◆ Job:
Render every naming line in the material below as a JSON list of strings, one string per line, with blank lines omitted.
+-------+
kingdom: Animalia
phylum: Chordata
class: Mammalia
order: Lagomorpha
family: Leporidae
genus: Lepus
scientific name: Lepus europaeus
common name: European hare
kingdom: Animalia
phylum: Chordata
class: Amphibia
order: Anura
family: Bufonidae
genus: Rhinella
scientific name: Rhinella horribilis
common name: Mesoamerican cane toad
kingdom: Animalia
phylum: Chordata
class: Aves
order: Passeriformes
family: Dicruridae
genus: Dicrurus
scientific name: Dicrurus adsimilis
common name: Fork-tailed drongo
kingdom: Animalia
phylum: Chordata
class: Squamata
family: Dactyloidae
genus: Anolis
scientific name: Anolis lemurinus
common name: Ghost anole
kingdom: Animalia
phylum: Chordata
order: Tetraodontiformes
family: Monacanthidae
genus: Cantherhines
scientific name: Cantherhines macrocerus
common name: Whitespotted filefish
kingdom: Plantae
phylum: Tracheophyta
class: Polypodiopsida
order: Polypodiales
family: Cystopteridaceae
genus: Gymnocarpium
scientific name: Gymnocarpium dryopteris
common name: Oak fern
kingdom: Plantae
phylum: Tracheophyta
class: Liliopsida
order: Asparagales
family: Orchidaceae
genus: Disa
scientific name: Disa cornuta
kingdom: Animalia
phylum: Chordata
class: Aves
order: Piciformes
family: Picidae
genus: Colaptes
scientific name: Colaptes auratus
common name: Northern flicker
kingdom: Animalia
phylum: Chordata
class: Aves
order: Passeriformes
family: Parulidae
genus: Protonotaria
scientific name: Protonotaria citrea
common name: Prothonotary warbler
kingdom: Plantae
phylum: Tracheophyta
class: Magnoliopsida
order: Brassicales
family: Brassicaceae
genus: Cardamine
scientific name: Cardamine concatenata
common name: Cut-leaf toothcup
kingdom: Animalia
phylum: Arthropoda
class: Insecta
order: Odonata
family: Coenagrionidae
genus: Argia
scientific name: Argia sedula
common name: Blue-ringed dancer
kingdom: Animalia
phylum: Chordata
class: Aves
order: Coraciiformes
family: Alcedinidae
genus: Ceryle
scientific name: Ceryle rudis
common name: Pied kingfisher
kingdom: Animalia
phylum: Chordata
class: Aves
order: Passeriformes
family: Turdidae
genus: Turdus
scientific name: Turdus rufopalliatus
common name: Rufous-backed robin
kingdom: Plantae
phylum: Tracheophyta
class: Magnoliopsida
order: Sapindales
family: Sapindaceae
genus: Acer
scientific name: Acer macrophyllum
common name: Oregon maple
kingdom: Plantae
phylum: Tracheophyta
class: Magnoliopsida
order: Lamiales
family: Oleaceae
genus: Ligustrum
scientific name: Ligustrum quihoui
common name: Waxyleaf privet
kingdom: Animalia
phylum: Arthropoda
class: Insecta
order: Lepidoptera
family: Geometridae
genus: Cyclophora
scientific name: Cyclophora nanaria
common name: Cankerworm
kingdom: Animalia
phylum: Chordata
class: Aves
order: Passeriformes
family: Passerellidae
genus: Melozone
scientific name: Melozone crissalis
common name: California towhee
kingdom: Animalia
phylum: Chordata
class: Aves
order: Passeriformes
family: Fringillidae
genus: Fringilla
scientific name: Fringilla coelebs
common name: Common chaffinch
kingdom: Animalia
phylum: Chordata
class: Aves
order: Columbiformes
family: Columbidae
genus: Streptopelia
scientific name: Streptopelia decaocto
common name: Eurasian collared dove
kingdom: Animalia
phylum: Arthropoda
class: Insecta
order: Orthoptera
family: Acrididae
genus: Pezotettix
+-------+
◆ Result below:
[
  "kingdom: Animalia",
  "phylum: Chordata",
  "class: Mammalia",
  "order: Lagomorpha",
  "family: Leporidae",
  "genus: Lepus",
  "scientific name: Lepus europaeus",
  "common name: European hare",
  "kingdom: Animalia",
  "phylum: Chordata",
  "class: Amphibia",
  "order: Anura",
  "family: Bufonidae",
  "genus: Rhinella",
  "scientific name: Rhinella horribilis",
  "common name: Mesoamerican cane toad",
  "kingdom: Animalia",
  "phylum: Chordata",
  "class: Aves",
  "order: Passeriformes",
  "family: Dicruridae",
  "genus: Dicrurus",
  "scientific name: Dicrurus adsimilis",
  "common name: Fork-tailed drongo",
  "kingdom: Animalia",
  "phylum: Chordata",
  "class: Squamata",
  "family: Dactyloidae",
  "genus: Anolis",
  "scientific name: Anolis lemurinus",
  "common name: Ghost anole",
  "kingdom: Animalia",
  "phylum: Chordata",
  "order: Tetraodontiformes",
  "family: Monacanthidae",
  "genus: Cantherhines",
  "scientific name: Cantherhines macrocerus",
  "common name: Whitespotted filefish",
  "kingdom: Plantae",
  "phylum: Tracheophyta",
  "class: Polypodiopsida",
  "order: Polypodiales",
  "family: Cystopteridaceae",
  "genus: Gymnocarpium",
  "scientific name: Gymnocarpium dryopteris",
  "common name: Oak fern",
  "kingdom: Plantae",
  "phylum: Tracheophyta",
  "class: Liliopsida",
  "order: Asparagales",
  "family: Orchidaceae",
  "genus: Disa",
  "scientific name: Disa cornuta",
  "kingdom: Animalia",
  "phylum: Chordata",
  "class: Aves",
  "order: Piciformes",
  "family: Picidae",
  "genus: Colaptes",
  "scientific name: Colaptes auratus",
  "common name: Northern flicker",
  "kingdom: Animalia",
  "phylum: Chordata",
  "class: Aves",
  "order: Passeriformes",
  "family: Parulidae",
  "genus: Protonotaria",
  "scientific name: Protonotaria citrea",
  "common name: Prothonotary warbler",
  "kingdom: Plantae",
  "phylum: Tracheophyta",
  "class: Magnoliopsida",
  "order: Brassicales",
  "family: Brassicaceae",
  "genus: Cardamine",
  "scientific name: Cardamine concatenata",
  "common name: Cut-leaf toothcup",
  "kingdom: Animalia",
  "phylum: Arthropoda",
  "class: Insecta",
  "order: Odonata",
  "family: Coenagrionidae",
  "genus: Argia",
  "scientific name: Argia sedula",
  "common name: Blue-ringed dancer",
  "kingdom: Animalia",
  "phylum: Chordata",
  "class: Aves",
  "order: Coraciiformes",
  "family: Alcedinidae",
  "genus: Ceryle",
  "scientific name: Ceryle rudis",
  "common name: Pied kingfisher",
  "kingdom: Animalia",
  "phylum: Chordata",
  "class: Aves",
  "order: Passeriformes",
  "family: Turdidae",
  "genus: Turdus",
  "scientific name: Turdus rufopalliatus",
  "common name: Rufous-backed robin",
  "kingdom: Plantae",
  "phylum: Tracheophyta",
  "class: Magnoliopsida",
  "order: Sapindales",
  "family: Sapindaceae",
  "genus: Acer",
  "scientific name: Acer macrophyllum",
  "common name: Oregon maple",
  "kingdom: Plantae",
  "phylum: Tracheophyta",
  "class: Magnoliopsida",
  "order: Lamiales",
  "family: Oleaceae",
  "genus: Ligustrum",
  "scientific name: Ligustrum quihoui",
  "common name: Waxyleaf privet",
  "kingdom: Animalia",
  "phylum: Arthropoda",
  "class: Insecta",
  "order: Lepidoptera",
  "family: Geometridae",
  "genus: Cyclophora",
  "scientific name: Cyclophora nanaria",
  "common name: Cankerworm",
  "kingdom: Animalia",
  "phylum: Chordata",
  "class: Aves",
  "order: Passeriformes",
  "family: Passerellidae",
  "genus: Melozone",
  "scientific name: Melozone crissalis",
  "common name: California towhee",
  "kingdom: Animalia",
  "phylum: Chordata",
  "class: Aves",
  "order: Passeriformes",
  "family: Fringillidae",
  "genus: Fringilla",
  "scientific name: Fringilla coelebs",
  "common name: Common chaffinch",
  "kingdom: Animalia",
  "phylum: Chordata",
  "class: Aves",
  "order: Columbiformes",
  "family: Columbidae",
  "genus: Streptopelia",
  "scientific name: Streptopelia decaocto",
  "common name: Eurasian collared dove",
  "kingdom: Animalia",
  "phylum: Arthropoda",
  "class: Insecta",
  "order: Orthoptera",
  "family: Acrididae",
  "genus: Pezotettix"
]